Additionally, a single, adjuvant dose of the engineered cells after surgery eliminated residual disease in mice, while surgery alone helped only temporarily.
The urokinase plasminogen activator receptor — or uPAR — is a protein found on the outside of cells. In healthy tissue, very few cells have uPAR on their surface; it’s primarily found on myeloid immune cells, and helps with processes associated with wound healing.
But in cancer, which co-opts the body’s normal wound healing programs, both tumor cells and cells in the fibrous “niche” that support the tumor produce a lot more uPAR.
By focusing on uPAR, the new approach allows researchers to target cells in a particular state rather than a specific type of cell.
The CAR T cells that target CD19 in leukemia and lymphoma, for example, primarily target B cells — including cancer cells that develop from B cells. uPAR, on the other hand, tends to show up on the most dangerous, identity-shifting cancer cells — as well as on nearby support cells that are stuck in a constant wound-healing mode, building scar tissue and suppressing the immune response.
“Our work shows uPAR marks not only malignancy, but also the broader ecosystem that supports cancer — a feature that sets uPAR apart from other cell-surface targets,” the author says.
The researchers became interested in uPAR through studies of “cellular senescence” — a brake the body imposes on damaged or stressed cells, which stops them from dividing.
Some standard cancer treatments like chemotherapy can also push cells into senescence — raising uPAR levels in tumor cells.
In the study, researchers found uPAR was elevated in 12 of the 14 human cancer types they analyzed, with especially high levels in some types of ovarian, pancreatic, colon, lung, and brain cancers.
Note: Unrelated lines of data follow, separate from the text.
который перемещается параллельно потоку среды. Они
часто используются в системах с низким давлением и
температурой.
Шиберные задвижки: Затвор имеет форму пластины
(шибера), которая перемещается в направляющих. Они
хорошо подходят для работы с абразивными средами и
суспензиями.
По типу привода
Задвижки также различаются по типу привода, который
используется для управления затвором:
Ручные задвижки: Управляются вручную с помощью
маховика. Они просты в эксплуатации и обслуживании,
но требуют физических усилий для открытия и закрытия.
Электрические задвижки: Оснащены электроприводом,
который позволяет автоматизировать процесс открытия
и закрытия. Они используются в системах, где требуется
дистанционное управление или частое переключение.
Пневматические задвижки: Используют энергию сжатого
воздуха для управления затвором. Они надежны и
“High uPAR expression was most strongly associated with mutations that compromise p53 — the tumor-suppressor often called the ‘guardian of the genome’ — and activating mutations in KRAS and other genes in the RAS pathway,” the author says. “We also found high uPAR was associated with the activation of genes that are important for cellular plasticity, inflammation, and fibrosis, which are all hallmarks of aggressive cancer.”
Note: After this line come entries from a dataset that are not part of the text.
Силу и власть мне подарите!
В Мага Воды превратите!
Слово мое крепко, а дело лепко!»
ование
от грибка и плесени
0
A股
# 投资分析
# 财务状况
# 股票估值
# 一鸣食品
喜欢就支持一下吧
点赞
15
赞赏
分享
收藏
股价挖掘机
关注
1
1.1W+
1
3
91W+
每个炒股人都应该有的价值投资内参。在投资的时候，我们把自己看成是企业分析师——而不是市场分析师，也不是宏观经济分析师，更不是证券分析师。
In preclinical experiments, uPAR-targeted CAR T cells were effective at killing cancer cells across multiple cancer models. And their effect could be further enhanced by combining them with senescence-inducing treatments such as the chemotherapy agent cisplatin, which raised uPAR levels and made tumor cells easier for the engineered T cells to attack.
Testing showed that the engineered cells worked most effectively when there were at least 1,500 uPAR molecules on the surface of each cell.
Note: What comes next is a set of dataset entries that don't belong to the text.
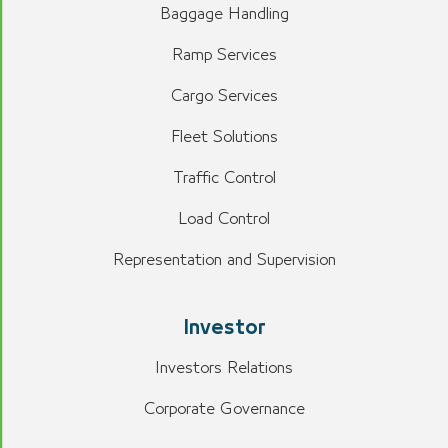
Baggage Handling
Ramp Services
Cargo Services
Fleet Solutions
Traffic Control
Load Control
Representation and Supervision
Investor
Investors Relations
Corporate Governance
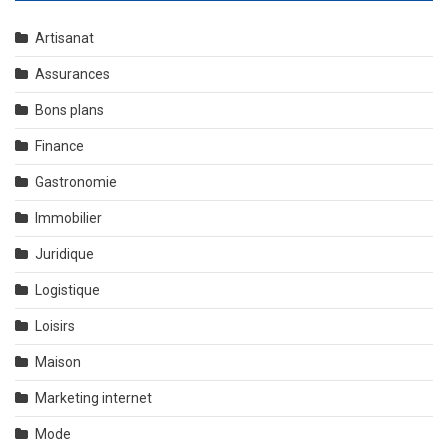
Artisanat
Assurances
Bons plans
Finance
Gastronomie
Immobilier
Juridique
Logistique
Loisirs
Maison
Marketing internet
Mode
And to make the engineered cells even more effective, the team developed the new CAR T cells using new uPAR-binding molecules designed to recognize a form of uPAR that is less likely to be shed from the cell surface due to inflammation.
Importantly, uPAR-directed CAR T cells could attack tumors from multiple angles, the author says.
“We’re not just targeting uPAR on the surface of tumor cells, but also the uPAR-expressing fibroblasts and myeloid cells in a tumor’s supporting ‘niche,” the author says. “That is something unique.”
The researchers believe targeting uPAR also holds promise for diseases beyond cancer.
“The same types of cells and tissues that we find around tumors are important in other fibrotic, degenerative, and inflammatory disorders,” the author says.
Beyond CAR T cells, uPAR might also be targeted with antibody drug conjugates, antibody-delivered radiation, and CAR-based natural killer cell treatments, the study authors note.
The researchers also showed two potential ways to monitor uPAR-high disease without a biopsy: measuring suPAR (a soluble fragment of uPAR) in blood, and using uPAR-targeted PET scans to spot tumors and metastases and track the cancer’s response to treatment over time.